With luck, the scientists in the lab, once they were isolated and interrogated by professionals, would cooperate. With luck, investigators would quickly determine who had hired them and who was paying them. With luck, whoever was poisoning Stoddard and controlling the transmitter would be arrested. And finally, with luck, those ultimately responsible would be brought down.
"Two days," Gabe said. "Hopefully less. With the whole world looking for you, we need you out of sight for two days. Can The Aerie accomplish that?"
"You may have read or heard about my grandfather, Bedard Joe Stoddard. He made a fortune in mining, patents of all kinds, and manufacturing by being uncompromising in his business practices and in his opposition to the unions. Some would and did say ruthless opposition . Like many geniuses, B.J. was more than a little eccentric. And also like many geniuses, there were detractors who felt he often crossed over that invisible line between eccentricity and madness."
"Most of my family simply skipped the eccentric step," Gabe said.
"Well, at some point B.J. decided he needed a refuge that was both isolated and secure. That's why he built The Aerie-modeled stone-by-stone after a medieval castle in northern England he once visited and photographed. He brought in trainloads of foreign laborers-mostly the Chinese who had worked on the railroads. He designed the maze of dirt roads leading into the forest himself. Most of them simply stopped, or became endless loops. The roads that eventually would make it up to The Aerie were and are a closely guarded secret."
"But they're marked on the map you gave me."
"I don't think there are more than a half a dozen copies of that map in existence, so take good care of it."
"If the press finds out that's where you were hiding, there'll be more gawkers making their way up there than to the Grand Canyon."
"Hopefully, they'll all get lost in the forest.

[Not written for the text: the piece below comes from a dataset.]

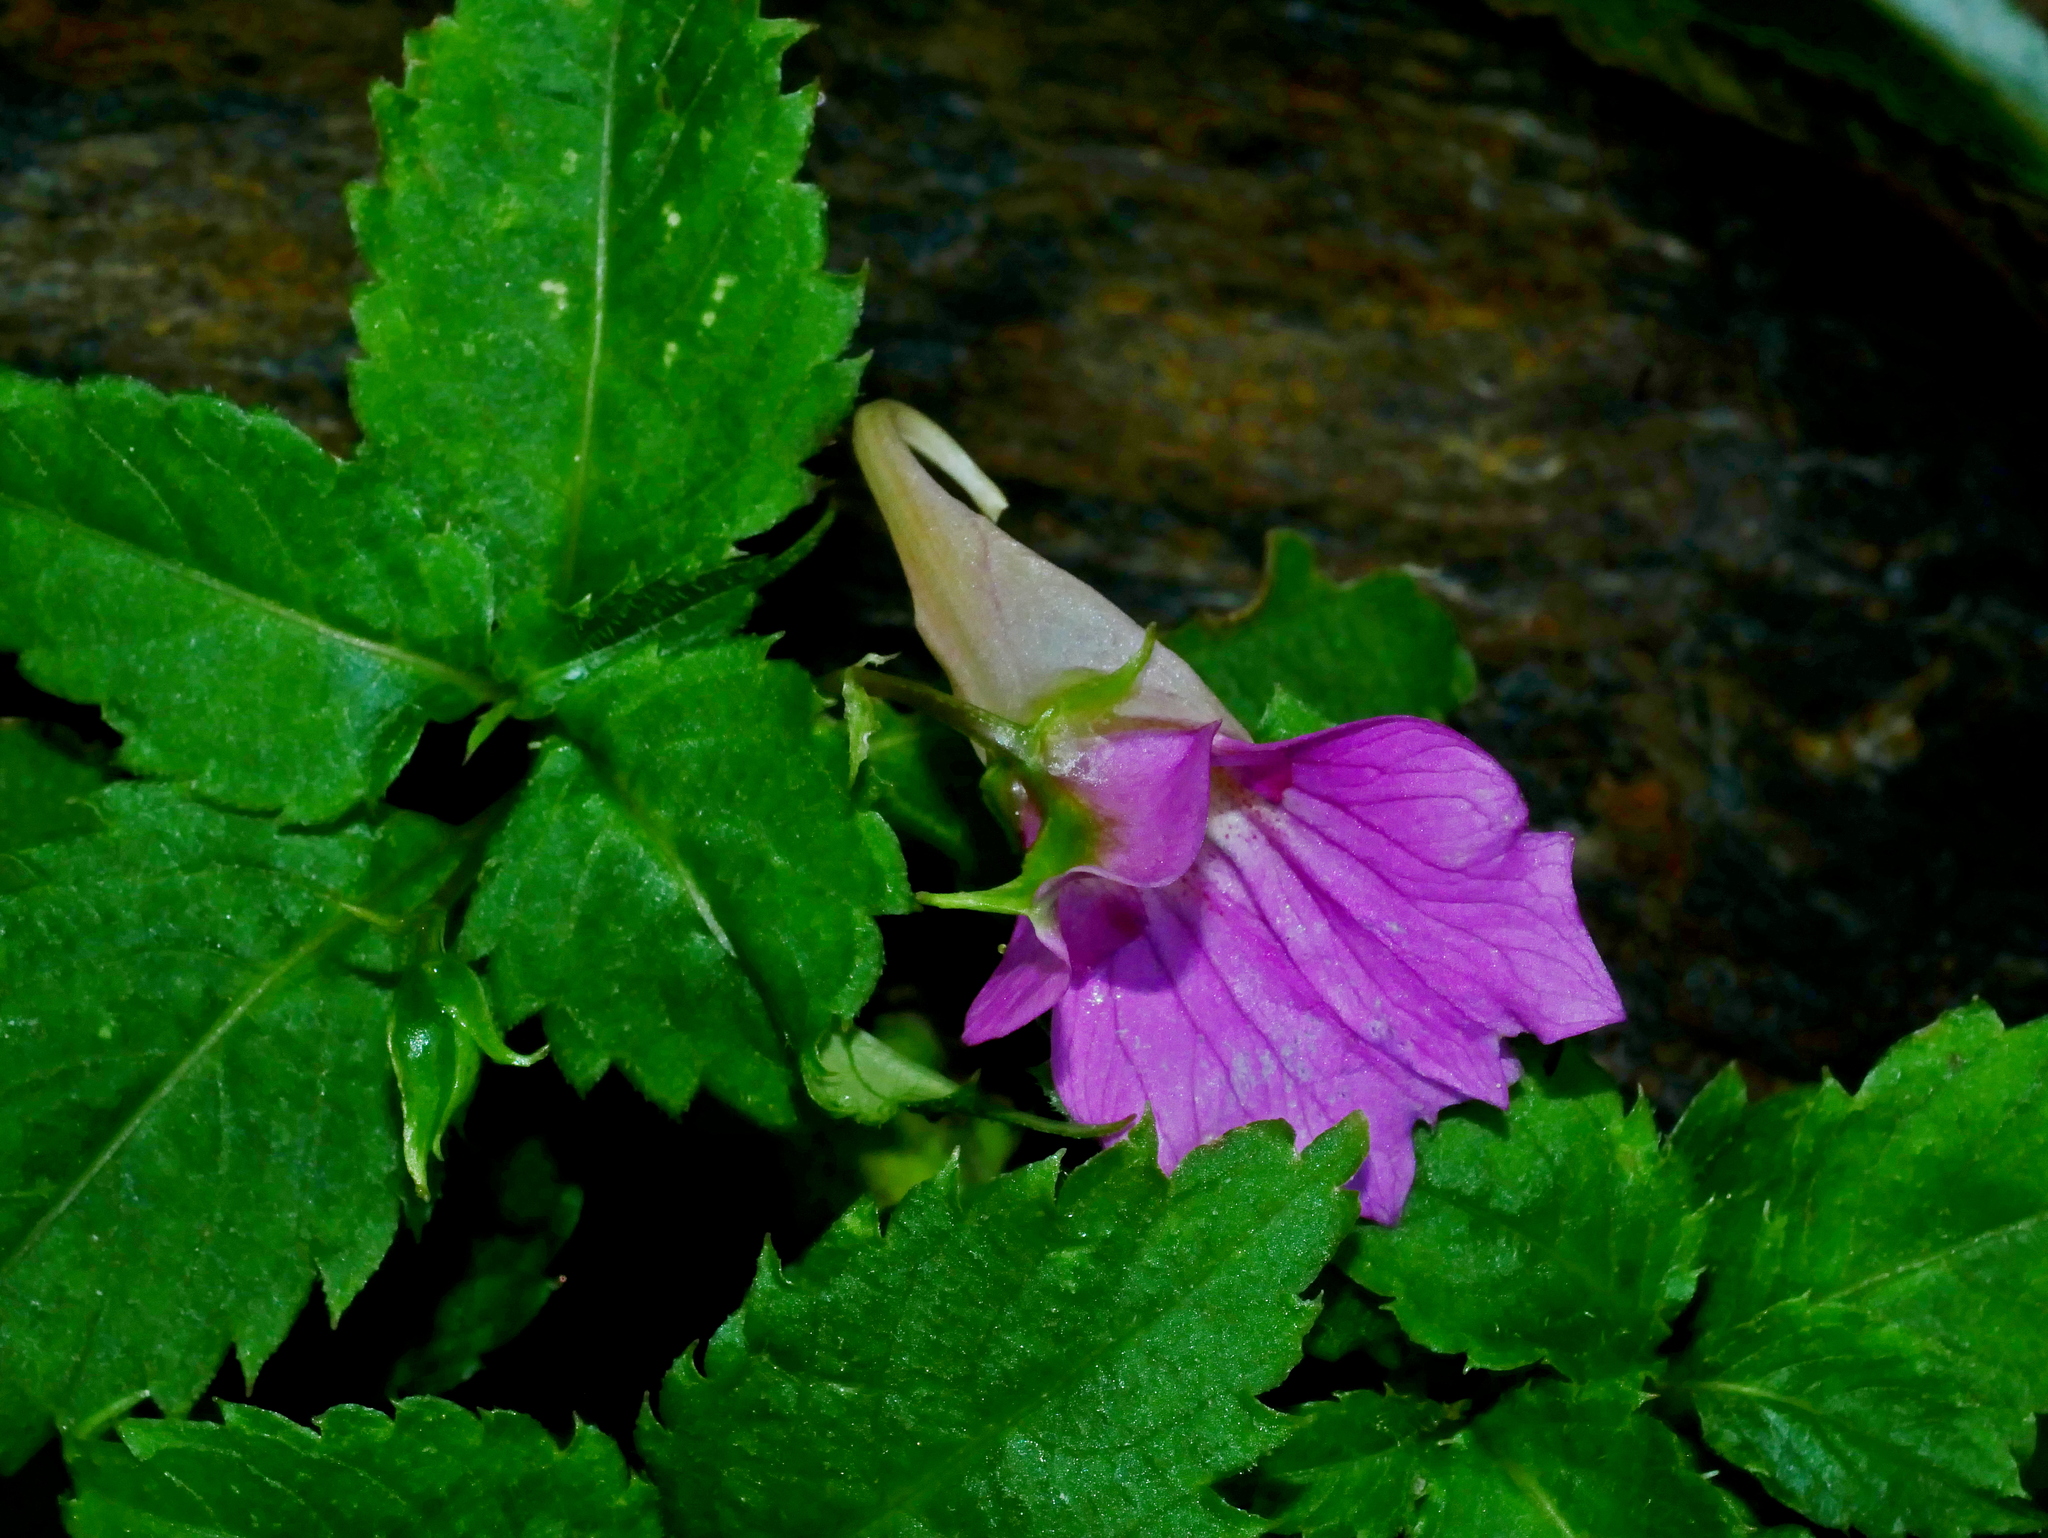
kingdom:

The whole project took eight years to complete," Stoddard went on. "Decades later, my father spent many more years upgrading the place, adding to B.J.'s bizarre collection of medieval weapons and instruments of torture, and increasing security there. He once told me that in the event of a nuclear attack, I was to eschew the bunker here at the White House and get the heck up to The Aerie, which he called the safest place in the world."
"Sounds like just what the doctor ordered," Gabe said, realizing only after he had invoked the platitude that it was actually funny. "How often does your father use the place?"
"Essentially never. He's much more into entertaining and wheeler-dealing on his yacht. It's been a long time since I was last there, but even then the place had fallen into pretty sad disrepair."
"Sounds perfect for us," Gabe said.
"It is perfect-especially if you get off on cobwebs plus the arcane and macabre. Wait until you get a load of it."
"I'm aimin' to do just that before it gets dark tonight. Now, I need two things from you."